Higgs pole inflation with loop corrections in light of ACT results

TL;DR

This work investigates Higgs and PQ pole inflation with loop-induced Coleman-Weinberg corrections, treating the loop effects as a running inflaton quartic coupling up to two loops. The authors derive RG-improved inflaton potentials for both Higgs- and PQ-driven pole inflation, incorporating spectator-field contributions (e.g., SM gauge bosons, top quark, singlets, KSVZ/DFSZ content) and clarifying how the beta-function coefficients b_1 and b_2 shape inflationary observables. They show that positive one-loop beta-function (b_1>0) can raise the spectral index n_s toward ACT’s preferred values while keeping r within observational bounds, whereas negative b_1 may require sizable two-loop corrections to achieve the same. Overall, the study provides a model-dependent but framework-wide approach to reconcile pole-inflation predictions with ACT data, linking inflationary signals to the high-scale particle content and their couplings through the running of the inflaton quartic coupling $\lambda_H(h)$ or $\lambda_\Phi(\rho)$.

Abstract

We present the Coleman-Weinberg potential for the inflaton in the pole inflation scenarios such as the Higgs pole inflation and the Peccei-Quinn (PQ) pole inflation. The loop corrections stem from the Standard Model particles and extra singlet scalar fields in the former case, making the quartic coupling for the Higgs inflaton modified by the inflaton-dependent power corrections during inflation. We also obtain similar power corrections to the quartic coupling for the PQ inflaton, depending on the realizations of the PQ symmetry in KSVZ and DFSZ models. We show that the loop corrections can shift the spectral index in the pole inflation to a larger value in favor of the ACT results, while being compatible with the bound on the tensor-to-scalar ratio. For a positive one-loop beta function for the inflaton quartic coupling (namely, $b_1>0$), a sub-dominant contribution from the two-loop corrections can be accommodated. On the other hand, if the one-loop beta function for the inflaton coupling is negative (namely, $b_1<0$), we need sizable contributions from two-loops that are larger than the one-loop corrections due to the ACT results.

Figures (5)

• Figure 1: (Left) The full two-loop running Higgs quartic coupling $\lambda_H$ for the SM in black dashed line and for the SM plus the singlet scalar in blue solid line. (Right) The running Higgs $\lambda_H$ and its beta function in blue and black lines, respectively. The beta function remains negative all the way to $\mu\sim M_P$.
• Figure 2: The same as in Fig. \ref{['fig:RG1']}, except for relatively larger couplings for the singlet scalar.
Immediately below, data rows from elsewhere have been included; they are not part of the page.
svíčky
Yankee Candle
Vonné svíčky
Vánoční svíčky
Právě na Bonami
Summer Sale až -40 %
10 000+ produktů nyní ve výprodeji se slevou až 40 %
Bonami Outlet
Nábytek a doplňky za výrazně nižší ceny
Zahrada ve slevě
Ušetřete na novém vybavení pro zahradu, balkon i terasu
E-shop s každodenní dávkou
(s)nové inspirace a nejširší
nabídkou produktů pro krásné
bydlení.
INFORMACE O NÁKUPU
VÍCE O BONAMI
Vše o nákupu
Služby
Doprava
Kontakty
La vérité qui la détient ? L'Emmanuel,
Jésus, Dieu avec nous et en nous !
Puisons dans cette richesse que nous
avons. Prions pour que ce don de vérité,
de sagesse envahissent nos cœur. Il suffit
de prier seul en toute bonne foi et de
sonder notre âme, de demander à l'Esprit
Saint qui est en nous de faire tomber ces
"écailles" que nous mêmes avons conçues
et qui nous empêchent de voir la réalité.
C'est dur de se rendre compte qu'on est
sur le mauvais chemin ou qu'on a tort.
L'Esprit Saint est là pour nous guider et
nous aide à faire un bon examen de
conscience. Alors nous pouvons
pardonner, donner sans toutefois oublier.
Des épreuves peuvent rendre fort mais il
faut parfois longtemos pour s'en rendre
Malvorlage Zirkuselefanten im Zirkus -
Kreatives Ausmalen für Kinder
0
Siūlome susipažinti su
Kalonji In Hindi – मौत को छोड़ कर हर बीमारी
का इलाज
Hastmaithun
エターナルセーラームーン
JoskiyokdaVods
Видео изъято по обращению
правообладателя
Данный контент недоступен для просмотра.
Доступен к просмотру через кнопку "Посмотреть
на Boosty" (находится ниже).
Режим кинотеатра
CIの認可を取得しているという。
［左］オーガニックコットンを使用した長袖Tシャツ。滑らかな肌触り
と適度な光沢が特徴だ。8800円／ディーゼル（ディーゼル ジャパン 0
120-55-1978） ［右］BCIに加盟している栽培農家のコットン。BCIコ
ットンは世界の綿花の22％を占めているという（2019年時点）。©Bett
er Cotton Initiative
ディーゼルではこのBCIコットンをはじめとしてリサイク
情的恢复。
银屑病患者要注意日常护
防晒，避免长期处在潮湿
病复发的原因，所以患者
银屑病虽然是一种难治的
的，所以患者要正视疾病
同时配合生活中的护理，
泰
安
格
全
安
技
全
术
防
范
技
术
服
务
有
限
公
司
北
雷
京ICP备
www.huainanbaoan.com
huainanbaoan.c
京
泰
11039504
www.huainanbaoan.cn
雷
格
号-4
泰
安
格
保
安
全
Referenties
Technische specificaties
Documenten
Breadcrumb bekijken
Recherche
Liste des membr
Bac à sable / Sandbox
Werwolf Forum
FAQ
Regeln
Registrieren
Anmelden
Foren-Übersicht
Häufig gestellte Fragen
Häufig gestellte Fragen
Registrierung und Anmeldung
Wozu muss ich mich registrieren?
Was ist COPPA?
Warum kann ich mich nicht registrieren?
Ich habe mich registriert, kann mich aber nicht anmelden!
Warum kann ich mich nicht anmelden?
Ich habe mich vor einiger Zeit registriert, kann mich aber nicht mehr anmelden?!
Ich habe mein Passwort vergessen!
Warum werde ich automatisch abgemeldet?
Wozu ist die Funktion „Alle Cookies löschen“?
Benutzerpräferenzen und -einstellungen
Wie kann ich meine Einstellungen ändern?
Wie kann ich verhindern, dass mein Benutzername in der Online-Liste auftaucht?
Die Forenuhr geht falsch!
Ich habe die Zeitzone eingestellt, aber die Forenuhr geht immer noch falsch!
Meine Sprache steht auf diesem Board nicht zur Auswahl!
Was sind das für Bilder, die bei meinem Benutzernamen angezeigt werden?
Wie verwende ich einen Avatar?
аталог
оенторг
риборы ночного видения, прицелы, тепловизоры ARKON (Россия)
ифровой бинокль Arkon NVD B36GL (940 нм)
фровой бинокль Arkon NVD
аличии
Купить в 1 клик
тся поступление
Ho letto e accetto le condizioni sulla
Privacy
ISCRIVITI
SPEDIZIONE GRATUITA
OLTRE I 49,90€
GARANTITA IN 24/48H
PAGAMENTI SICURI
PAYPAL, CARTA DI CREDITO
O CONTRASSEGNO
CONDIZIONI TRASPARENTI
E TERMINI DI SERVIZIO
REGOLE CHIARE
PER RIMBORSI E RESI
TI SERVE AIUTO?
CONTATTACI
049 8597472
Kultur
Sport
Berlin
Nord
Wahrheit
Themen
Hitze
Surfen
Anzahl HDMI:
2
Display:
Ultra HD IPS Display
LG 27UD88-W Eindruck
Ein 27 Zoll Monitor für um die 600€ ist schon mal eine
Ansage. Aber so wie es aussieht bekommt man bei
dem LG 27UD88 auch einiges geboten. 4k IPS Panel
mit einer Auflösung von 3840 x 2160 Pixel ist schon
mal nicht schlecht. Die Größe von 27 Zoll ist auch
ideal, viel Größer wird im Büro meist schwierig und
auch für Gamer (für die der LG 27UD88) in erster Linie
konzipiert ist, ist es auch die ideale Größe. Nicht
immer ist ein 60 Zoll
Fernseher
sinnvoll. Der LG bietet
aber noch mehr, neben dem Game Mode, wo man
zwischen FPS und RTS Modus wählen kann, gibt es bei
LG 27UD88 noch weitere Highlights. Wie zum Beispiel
The beta function becomes a positive value near $\mu\sim M_P$.
• Figure 3: Parameter space for $b_1/\lambda_{H_*}$ vs $b_2/\lambda_{H_*}$ being consistent with Planck$+$ACT$+$LB data ACT. The range of the spectral index within $1\sigma$ and $2\sigma$ errors are shown in yellow and green. We took $N=50$ on left and $N=60$ on right. The gray region is not consistent with perturbativity and the purple region shows the two-loop dominance.
• Figure 4: The same as in Fig. \ref{['fig:ns']}, except that $b_1$ takes negative values.
• Figure 5: The spectral index vs the tensor-to-scalar ratio. The range of the spectral index allowed by Planck$+$ACT$+$LB data ACT are shown in yellow and green colors within $1\sigma$ and $2\sigma$ errors, respectively. We chose $b_1/\lambda_{H_*}=0.02(-0.01)$ and $b_2/\lambda_{H_*}=0.001(0.005)$ on left and right, respectively.